Hi all
I have a few questions about ATAC-seq data analysis. My lab is using ATAC-seq to identify accessible regions in the chromatin and check for differential chromatin accessibility between disease and control state as well as checking for TF binding in open chromatin regions (we usually do motif analysis for this). We currently do not size select our data and we do paired end sequencing.
In order to do motif analysis, should we remove fragments that correspond to nucleosomal reads? Since TFs usually bind in nucleosome free regions, it doesn't make sense to me that we keep larger, nucleosomal fragments. However, I have seen many papers that do not do any sort of size selection (experimental or computational) and I am wondering if I am missing something.

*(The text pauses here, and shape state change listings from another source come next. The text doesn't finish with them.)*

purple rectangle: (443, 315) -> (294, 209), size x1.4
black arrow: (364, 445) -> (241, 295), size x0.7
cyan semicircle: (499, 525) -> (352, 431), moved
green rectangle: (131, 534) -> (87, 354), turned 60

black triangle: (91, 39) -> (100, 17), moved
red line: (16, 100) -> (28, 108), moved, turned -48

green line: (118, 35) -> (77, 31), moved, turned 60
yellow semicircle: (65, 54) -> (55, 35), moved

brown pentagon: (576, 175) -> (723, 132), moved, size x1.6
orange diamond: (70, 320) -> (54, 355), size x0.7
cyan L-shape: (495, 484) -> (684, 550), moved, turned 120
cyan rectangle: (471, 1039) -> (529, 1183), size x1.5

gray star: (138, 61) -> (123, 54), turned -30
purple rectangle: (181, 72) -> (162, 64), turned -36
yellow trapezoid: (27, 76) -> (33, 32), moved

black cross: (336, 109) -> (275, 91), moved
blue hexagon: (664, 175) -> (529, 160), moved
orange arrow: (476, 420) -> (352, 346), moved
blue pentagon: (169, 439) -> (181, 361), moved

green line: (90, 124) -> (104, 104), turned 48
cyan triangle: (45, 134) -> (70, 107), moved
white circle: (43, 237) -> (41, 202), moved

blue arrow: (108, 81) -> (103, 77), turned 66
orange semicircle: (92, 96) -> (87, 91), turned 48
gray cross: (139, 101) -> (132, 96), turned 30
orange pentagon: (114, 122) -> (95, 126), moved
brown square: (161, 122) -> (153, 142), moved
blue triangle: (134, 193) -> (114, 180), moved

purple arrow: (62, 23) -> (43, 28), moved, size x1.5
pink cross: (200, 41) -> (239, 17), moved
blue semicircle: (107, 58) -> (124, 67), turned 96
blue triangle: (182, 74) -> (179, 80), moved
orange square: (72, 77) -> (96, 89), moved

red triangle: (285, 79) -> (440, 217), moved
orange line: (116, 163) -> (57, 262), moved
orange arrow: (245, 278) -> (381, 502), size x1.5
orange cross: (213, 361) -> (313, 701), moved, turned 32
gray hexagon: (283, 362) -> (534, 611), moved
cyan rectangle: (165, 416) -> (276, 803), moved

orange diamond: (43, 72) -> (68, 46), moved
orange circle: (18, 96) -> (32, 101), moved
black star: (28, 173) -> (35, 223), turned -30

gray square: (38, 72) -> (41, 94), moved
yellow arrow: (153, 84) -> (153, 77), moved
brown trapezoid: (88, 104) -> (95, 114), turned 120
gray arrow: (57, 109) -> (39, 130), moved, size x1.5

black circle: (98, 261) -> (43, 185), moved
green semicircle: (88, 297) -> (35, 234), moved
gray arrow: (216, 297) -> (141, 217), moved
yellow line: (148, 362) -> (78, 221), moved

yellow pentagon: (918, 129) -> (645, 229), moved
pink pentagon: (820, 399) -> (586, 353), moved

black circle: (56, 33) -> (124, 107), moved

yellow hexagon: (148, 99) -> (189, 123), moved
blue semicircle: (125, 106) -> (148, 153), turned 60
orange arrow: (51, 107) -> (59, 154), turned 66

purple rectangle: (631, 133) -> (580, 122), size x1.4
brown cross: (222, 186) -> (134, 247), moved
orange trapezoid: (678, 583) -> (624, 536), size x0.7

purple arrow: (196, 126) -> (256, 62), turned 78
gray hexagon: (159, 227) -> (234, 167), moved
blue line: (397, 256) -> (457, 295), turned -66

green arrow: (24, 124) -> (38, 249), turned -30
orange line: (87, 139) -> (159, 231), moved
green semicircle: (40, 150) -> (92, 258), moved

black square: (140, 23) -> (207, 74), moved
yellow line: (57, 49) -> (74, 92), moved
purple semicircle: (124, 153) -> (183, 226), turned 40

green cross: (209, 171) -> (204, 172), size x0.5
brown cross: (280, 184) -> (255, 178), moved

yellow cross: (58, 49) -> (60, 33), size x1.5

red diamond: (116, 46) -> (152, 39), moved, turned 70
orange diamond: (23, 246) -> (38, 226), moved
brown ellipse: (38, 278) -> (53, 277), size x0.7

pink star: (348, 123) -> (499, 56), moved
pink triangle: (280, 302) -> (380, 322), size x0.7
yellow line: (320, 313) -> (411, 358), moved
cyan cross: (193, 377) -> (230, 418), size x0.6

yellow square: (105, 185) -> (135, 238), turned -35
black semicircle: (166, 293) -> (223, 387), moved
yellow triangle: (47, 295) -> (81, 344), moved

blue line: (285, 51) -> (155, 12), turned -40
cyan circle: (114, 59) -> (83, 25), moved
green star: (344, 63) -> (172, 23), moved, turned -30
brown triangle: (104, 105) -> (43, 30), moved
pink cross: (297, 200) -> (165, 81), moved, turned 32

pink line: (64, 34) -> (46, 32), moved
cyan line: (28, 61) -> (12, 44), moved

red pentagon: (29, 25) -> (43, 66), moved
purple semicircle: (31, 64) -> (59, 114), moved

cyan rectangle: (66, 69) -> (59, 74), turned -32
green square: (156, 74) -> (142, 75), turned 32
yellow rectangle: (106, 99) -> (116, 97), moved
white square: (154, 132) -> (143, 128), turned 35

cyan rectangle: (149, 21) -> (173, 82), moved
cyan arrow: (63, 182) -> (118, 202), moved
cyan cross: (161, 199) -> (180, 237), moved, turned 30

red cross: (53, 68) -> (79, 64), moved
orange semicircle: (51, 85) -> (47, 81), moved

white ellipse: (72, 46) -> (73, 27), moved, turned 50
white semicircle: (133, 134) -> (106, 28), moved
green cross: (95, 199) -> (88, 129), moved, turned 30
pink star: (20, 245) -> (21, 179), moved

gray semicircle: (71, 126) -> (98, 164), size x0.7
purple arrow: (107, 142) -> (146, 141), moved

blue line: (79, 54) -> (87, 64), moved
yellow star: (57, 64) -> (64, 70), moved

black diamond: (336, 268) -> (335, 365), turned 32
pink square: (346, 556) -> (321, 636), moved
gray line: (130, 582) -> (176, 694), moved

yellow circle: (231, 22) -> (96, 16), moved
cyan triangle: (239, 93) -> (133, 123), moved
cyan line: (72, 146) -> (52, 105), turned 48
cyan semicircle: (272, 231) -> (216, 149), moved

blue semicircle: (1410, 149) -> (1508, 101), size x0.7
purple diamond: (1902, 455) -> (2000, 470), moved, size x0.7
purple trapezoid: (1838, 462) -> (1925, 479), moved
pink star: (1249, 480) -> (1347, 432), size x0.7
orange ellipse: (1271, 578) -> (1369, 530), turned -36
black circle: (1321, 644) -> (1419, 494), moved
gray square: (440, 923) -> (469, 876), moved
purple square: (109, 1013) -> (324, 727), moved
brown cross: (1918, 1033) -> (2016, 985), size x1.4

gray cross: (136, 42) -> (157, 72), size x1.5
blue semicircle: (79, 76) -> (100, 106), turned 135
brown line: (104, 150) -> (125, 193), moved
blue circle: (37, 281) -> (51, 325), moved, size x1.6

Second, is it necessary to do paired end sequencing for ATAC-seq if we do size selection during library prep? I have also noticed that almost everyone does paired end sequencing for ATAC but I'm not sure why this is the case?
Just because an area is not defined as a nucleosomal free region doesnt mean it isnt one. There maybe TFs binding there that make it look like a nucleosome occupied region....so you would lose it in your motif analyses
That's a fair point kenneth. Do you notice that in your data?
Well Im just going off what I remember from reading in the NucleoAtac github issues pages. Somewhere in there there is a warning that just because a region is not called as an "NFR" does not mean it is not one. It just means there wasnt the evidence required (length, flanking nucleosomes etc).
To be honest, I'm actually going to take a look into Devon's answer below in his suggestion for footprinting.